* Begin Extracted text *
Document Databases in a Big Data Environment - dummies

Document Databases in a Big Data Environment

By Judith Hurwitz, Alan Nugent, Fern Halper, Marcia Kaufman

You find two kinds of document databases for big data projects. One is often described as a repository for full document-style content. The other is a database for storing document components for permanent storage as a static entity or for dynamic assembly of the parts of a document. The structure of the documents and their parts is provided by JavaScript Object Notation (JSON) and/or Binary JSON (BSON).

Document databases are most useful when you have to produce a lot of reports and they need to be dynamically assembled from elements that change frequently.

At its core, JSON is a data-interchange format, based on a subset of the JavaScript programming language. Although part of a programming language, it is textual in nature and very easy to read and write. It also has the advantage of being easy for computers to handle. Two basic structures exist in JSON, and they are supported by many, if not all, modern programming languages.

The first basic structure is a collection of name/value pairs, and they are represented programmatically as objects, records, keyed lists, and so on. The second basic structure is an ordered list of values, and they are represented programmatically as arrays, lists, or sequences. BSON is a binary serialization of JSON structures designed to increase performance and scalability.

MongoDB for big data

MongoDB is the project name for the “hu(mongo)us database” system. It is maintained by a company called 10gen as open source and is freely available under the GNU AGPL v3.0 license. Commercial licenses with full support are available from 10gen.

MongoDB is composed of databases containing “collections.” A collection is composed of “documents,” and each document is composed of fields. Just as in relational databases, you can index a collection.

Doing so increases the performance of data lookup. Unlike other databases, however, MongoDB returns something called a “cursor,” which serves as a pointer to the data. This is a very useful capability because it offers the option of counting or classifying the data without extracting it. Natively, MongoDB supports BSON, the binary implementation of JSON documents.

MongoDB is also an ecosystem consisting of the following elements:

  • High-availability and replication services for scaling across local and wide-area networks.

  • A grid-based file system, enabling the storage of large objects by dividing them among multiple documents.

  • MapReduce to support analytics and aggregation of different collections/documents.

  • A sharding service that distributes a single database across a cluster of servers in a single or in multiple data centers. The service is driven by a shard key. The shard key is used to distribute documents intelligently across multiple instances.
* End Extracted text *
* Begin Source material *
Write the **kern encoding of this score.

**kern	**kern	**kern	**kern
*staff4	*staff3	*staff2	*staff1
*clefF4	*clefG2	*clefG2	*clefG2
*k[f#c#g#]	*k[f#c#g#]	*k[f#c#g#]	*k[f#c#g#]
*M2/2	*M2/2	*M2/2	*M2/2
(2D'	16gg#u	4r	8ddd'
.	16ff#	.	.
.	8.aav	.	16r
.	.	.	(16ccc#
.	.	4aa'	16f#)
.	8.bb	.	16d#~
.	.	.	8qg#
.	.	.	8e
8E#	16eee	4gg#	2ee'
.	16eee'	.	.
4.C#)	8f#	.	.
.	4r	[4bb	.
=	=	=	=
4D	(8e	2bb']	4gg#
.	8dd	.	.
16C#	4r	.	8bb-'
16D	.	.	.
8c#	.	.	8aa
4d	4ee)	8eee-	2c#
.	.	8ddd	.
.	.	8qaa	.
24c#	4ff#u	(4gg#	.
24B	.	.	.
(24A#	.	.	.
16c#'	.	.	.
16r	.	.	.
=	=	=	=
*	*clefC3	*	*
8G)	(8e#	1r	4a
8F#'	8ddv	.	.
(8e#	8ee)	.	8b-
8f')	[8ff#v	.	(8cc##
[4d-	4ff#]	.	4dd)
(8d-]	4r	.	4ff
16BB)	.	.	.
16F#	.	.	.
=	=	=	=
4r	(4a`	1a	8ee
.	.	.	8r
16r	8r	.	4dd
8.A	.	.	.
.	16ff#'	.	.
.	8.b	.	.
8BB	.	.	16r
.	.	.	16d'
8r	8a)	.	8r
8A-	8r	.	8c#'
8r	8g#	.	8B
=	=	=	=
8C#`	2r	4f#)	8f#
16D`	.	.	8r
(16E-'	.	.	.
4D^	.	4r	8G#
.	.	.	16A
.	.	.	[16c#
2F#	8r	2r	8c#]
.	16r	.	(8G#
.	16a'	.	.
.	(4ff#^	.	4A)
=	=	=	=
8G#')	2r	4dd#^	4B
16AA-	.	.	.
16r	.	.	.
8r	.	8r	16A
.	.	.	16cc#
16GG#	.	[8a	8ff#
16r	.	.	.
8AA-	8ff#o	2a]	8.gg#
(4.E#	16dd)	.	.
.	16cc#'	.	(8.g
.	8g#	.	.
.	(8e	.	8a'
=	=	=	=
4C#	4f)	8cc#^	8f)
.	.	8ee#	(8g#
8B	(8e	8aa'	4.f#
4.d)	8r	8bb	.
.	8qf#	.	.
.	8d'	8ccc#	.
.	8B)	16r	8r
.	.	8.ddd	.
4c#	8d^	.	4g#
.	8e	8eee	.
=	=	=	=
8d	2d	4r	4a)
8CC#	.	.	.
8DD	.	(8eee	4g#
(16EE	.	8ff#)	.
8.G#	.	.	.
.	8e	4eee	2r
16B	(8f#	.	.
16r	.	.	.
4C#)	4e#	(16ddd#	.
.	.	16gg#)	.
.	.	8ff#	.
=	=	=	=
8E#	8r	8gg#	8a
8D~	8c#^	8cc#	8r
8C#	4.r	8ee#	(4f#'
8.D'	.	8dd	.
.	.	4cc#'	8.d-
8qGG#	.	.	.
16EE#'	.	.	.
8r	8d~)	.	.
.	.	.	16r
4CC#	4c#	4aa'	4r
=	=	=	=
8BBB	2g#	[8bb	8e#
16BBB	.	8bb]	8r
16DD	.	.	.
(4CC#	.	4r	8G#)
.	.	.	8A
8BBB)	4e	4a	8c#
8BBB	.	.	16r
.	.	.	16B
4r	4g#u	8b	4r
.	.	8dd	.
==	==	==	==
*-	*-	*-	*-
* End Source material *
> Request 1: In the page on document databases, what does MongoDB return to serve as a pointer to the data?
> Request 2: Locate every line in the entries that contains the string "kern", and copy each of those lines.
The text on document databases and the entries have no connection to each other.

> Expected answer 1: A cursor.

> Expected answer 2:
Write the **kern encoding of this score.
**kern	**kern	**kern	**kern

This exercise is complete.